----- Task inputs -----

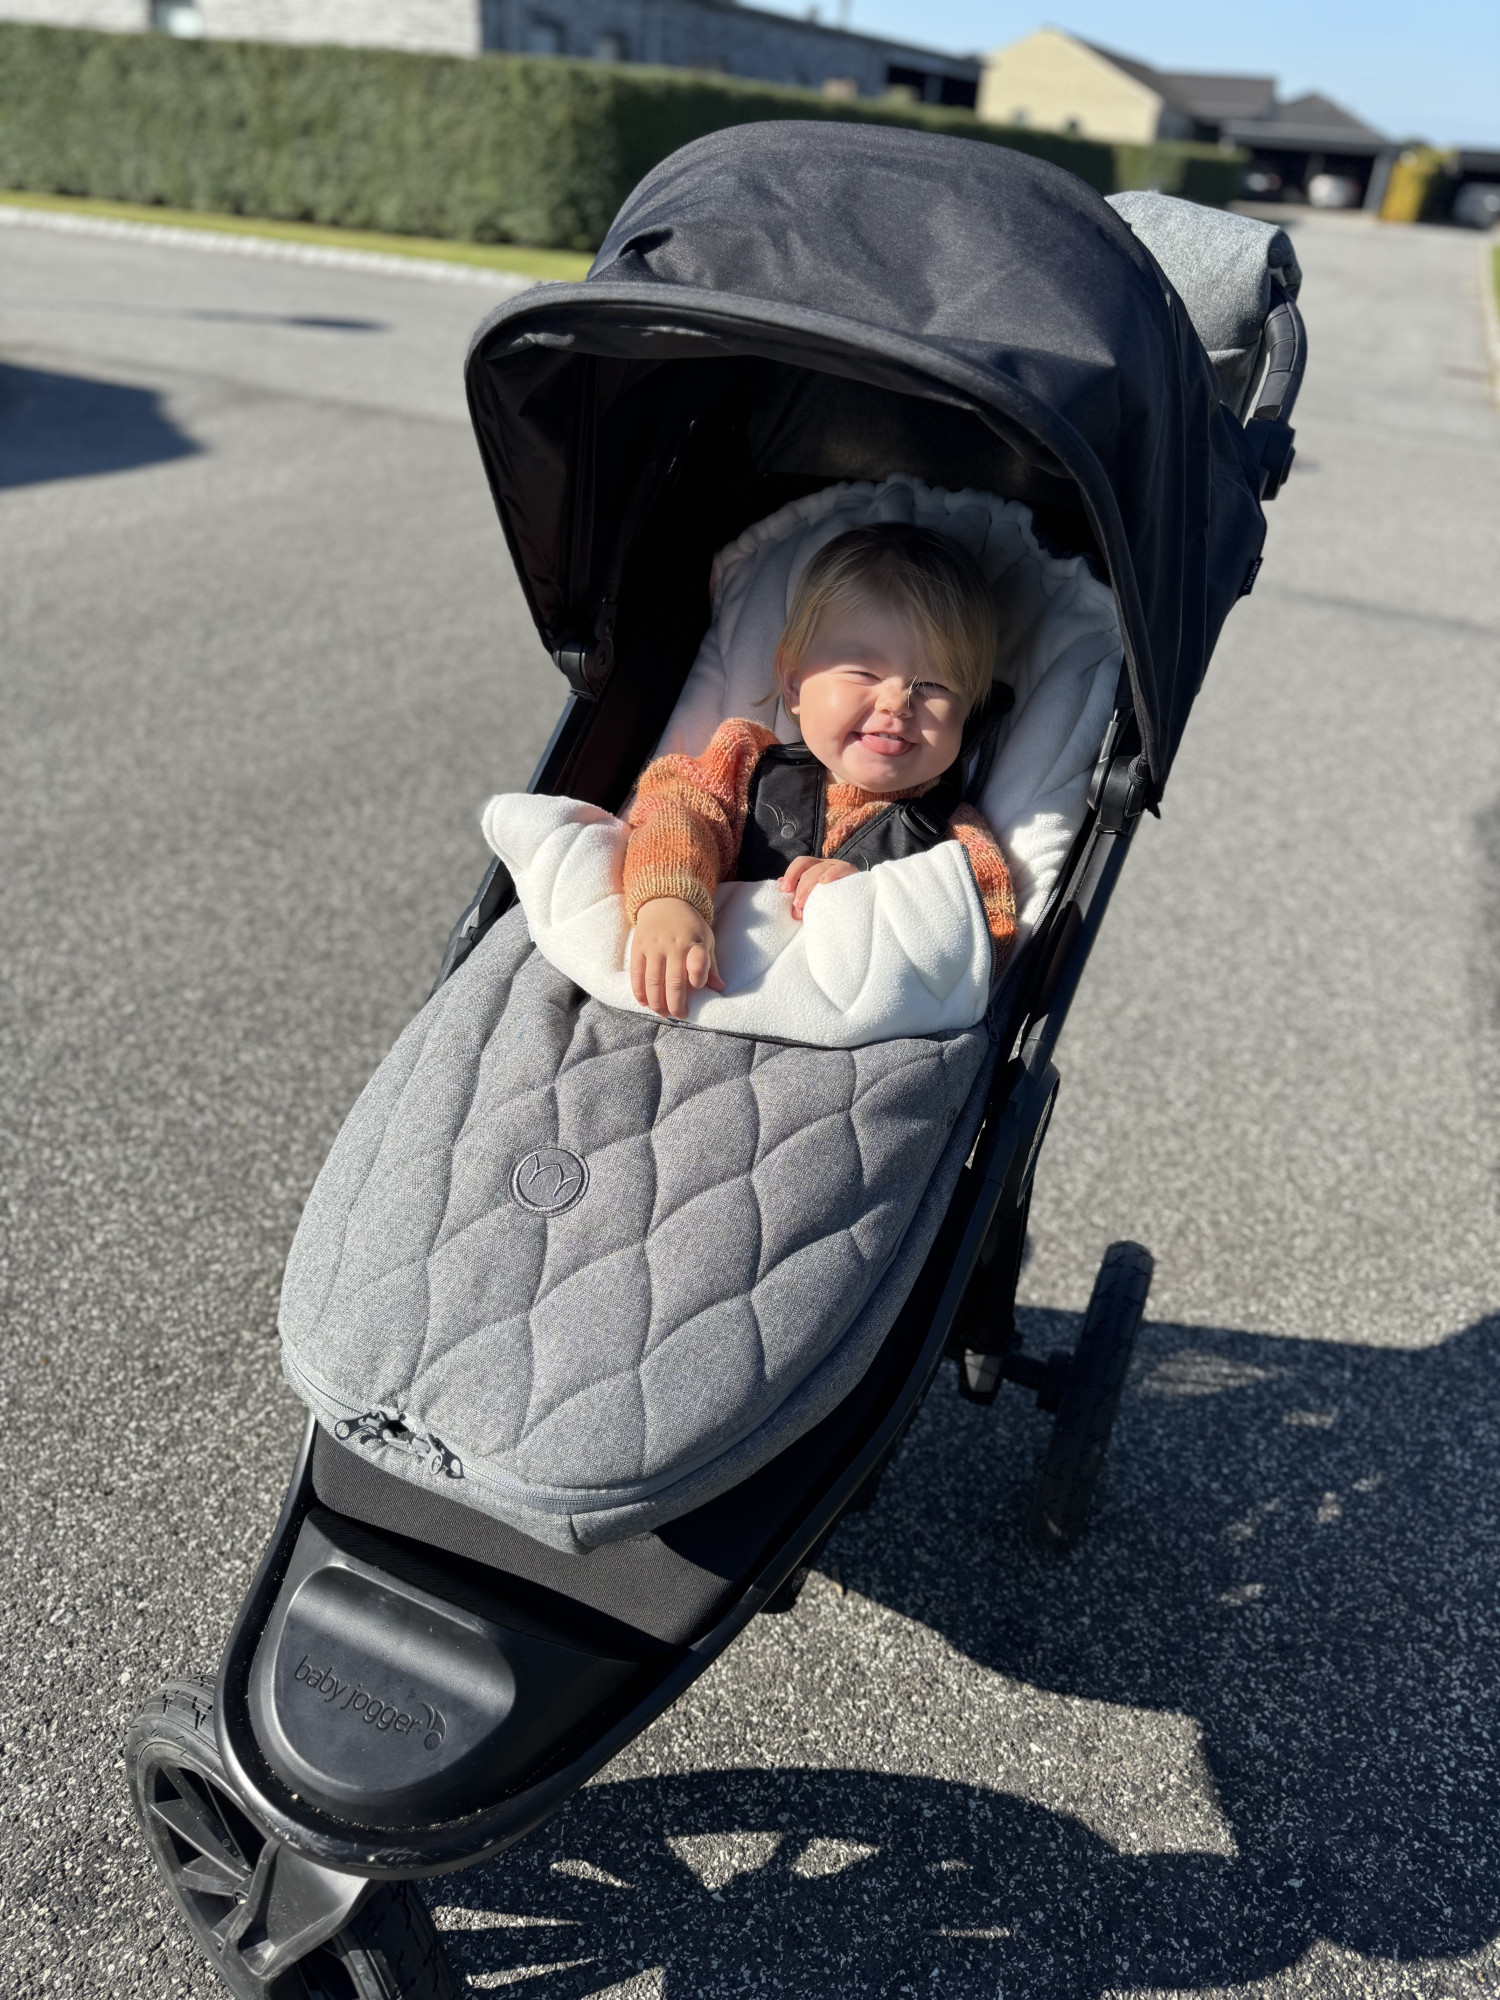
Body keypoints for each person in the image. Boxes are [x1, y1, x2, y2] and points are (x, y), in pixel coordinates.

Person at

-----
----- Task inputs -----

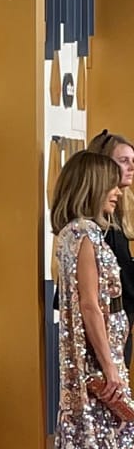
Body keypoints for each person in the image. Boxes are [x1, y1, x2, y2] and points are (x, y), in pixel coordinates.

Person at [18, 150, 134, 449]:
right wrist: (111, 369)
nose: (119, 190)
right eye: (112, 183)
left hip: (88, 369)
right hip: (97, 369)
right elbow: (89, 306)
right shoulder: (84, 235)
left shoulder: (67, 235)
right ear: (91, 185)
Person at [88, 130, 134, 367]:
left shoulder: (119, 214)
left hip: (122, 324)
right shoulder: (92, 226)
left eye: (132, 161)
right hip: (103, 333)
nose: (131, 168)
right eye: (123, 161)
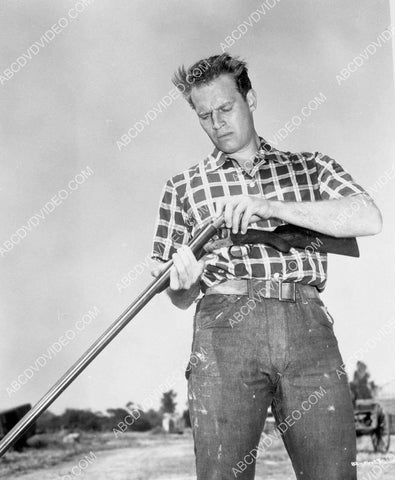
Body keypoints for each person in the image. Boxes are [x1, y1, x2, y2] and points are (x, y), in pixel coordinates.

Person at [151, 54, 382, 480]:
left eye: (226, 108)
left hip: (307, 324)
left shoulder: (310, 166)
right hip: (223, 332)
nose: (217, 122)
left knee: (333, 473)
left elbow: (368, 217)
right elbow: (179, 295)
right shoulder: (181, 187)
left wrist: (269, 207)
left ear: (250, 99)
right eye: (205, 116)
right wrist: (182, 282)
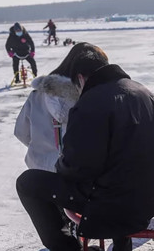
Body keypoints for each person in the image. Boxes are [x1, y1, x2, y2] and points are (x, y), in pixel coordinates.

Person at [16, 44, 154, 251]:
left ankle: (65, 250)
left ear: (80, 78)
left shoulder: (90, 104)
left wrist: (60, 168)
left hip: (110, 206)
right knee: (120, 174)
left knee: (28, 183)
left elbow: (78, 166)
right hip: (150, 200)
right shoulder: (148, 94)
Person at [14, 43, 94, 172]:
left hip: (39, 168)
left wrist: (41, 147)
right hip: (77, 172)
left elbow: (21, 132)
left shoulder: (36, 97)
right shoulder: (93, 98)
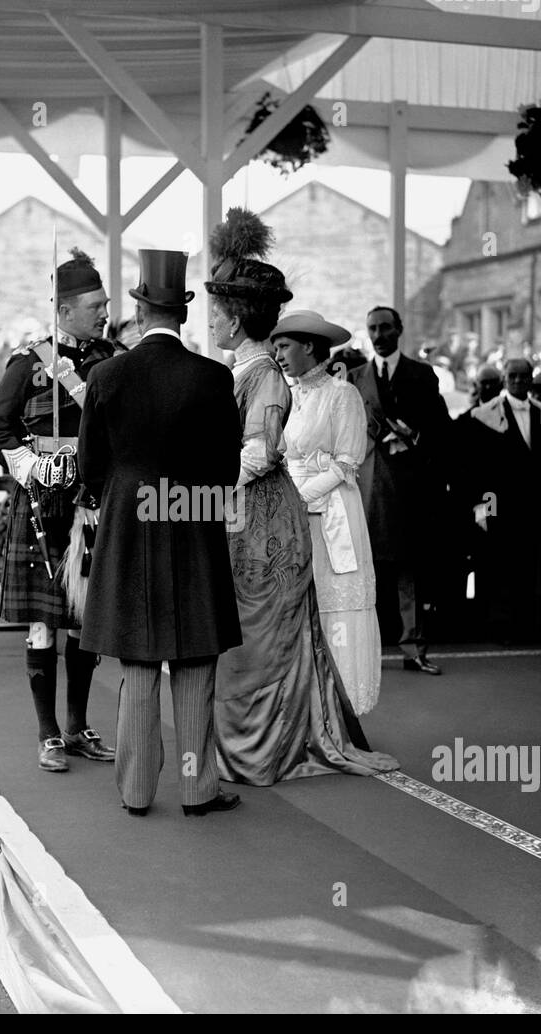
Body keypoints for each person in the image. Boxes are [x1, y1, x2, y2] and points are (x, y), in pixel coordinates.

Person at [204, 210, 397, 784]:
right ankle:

-----
----- Task inputs -----

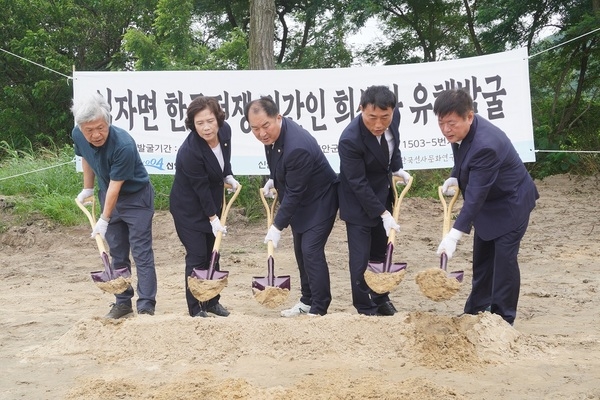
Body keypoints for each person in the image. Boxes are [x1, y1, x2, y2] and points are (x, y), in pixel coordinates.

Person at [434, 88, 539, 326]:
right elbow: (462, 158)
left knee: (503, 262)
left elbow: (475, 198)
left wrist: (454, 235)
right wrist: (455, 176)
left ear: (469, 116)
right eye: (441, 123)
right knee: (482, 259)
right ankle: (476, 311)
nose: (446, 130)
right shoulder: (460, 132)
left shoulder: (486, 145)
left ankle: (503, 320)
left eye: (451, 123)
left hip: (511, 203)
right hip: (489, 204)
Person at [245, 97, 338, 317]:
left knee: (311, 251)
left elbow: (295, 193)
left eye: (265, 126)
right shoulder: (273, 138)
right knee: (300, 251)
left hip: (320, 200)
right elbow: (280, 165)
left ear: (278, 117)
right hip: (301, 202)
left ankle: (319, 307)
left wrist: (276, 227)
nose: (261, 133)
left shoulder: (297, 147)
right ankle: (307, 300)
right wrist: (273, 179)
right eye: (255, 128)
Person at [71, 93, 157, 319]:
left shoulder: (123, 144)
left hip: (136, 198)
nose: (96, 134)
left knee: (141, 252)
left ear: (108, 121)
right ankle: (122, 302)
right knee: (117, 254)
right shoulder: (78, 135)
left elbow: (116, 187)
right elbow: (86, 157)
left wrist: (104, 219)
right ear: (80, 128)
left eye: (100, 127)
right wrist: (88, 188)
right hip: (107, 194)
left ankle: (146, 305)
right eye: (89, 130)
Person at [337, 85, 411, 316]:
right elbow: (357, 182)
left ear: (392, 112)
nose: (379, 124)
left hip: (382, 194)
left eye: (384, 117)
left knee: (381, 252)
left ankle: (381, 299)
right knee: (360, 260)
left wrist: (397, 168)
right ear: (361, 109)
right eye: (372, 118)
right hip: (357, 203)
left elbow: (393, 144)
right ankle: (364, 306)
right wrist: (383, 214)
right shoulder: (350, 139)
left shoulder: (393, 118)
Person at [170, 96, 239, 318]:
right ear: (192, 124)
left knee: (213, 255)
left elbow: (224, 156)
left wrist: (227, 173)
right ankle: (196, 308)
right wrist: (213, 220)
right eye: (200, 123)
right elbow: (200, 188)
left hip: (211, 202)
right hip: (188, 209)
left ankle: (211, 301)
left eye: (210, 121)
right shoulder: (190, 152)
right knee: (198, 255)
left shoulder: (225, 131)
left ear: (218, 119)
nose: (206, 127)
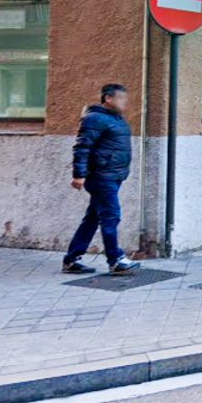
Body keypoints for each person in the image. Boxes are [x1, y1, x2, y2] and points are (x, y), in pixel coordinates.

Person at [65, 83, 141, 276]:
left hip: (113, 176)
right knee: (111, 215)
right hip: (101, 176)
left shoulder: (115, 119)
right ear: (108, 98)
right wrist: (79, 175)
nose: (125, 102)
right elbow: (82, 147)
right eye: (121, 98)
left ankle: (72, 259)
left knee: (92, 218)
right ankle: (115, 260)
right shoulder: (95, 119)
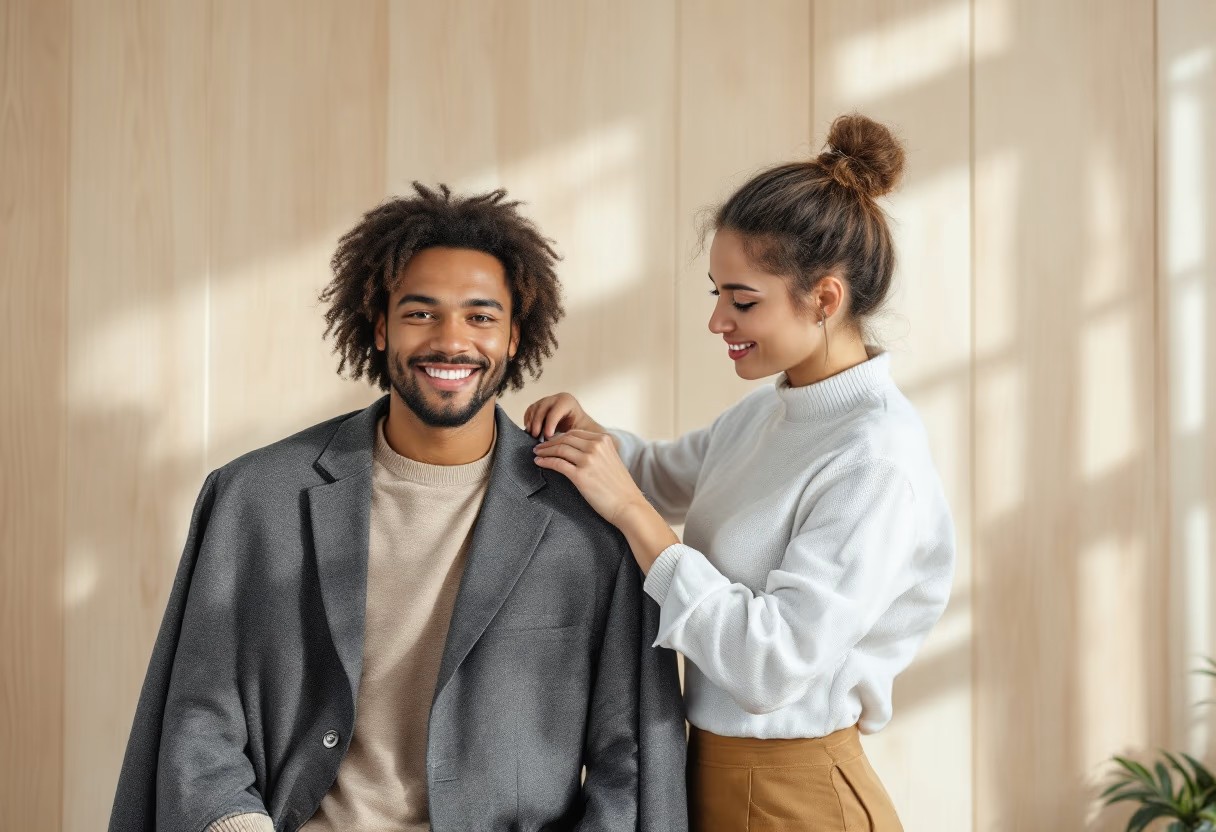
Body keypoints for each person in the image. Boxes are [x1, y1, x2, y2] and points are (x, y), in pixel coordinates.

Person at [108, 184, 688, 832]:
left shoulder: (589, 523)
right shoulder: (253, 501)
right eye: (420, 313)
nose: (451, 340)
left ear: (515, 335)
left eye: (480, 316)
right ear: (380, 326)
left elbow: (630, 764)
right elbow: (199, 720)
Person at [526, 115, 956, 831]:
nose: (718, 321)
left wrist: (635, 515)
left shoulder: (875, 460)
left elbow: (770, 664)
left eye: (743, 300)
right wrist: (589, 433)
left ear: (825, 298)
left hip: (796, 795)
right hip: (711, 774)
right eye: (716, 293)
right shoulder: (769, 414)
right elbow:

-----

Look through the lines above for "nose". Say how many have it, and give no other words.

**Exercise output**
11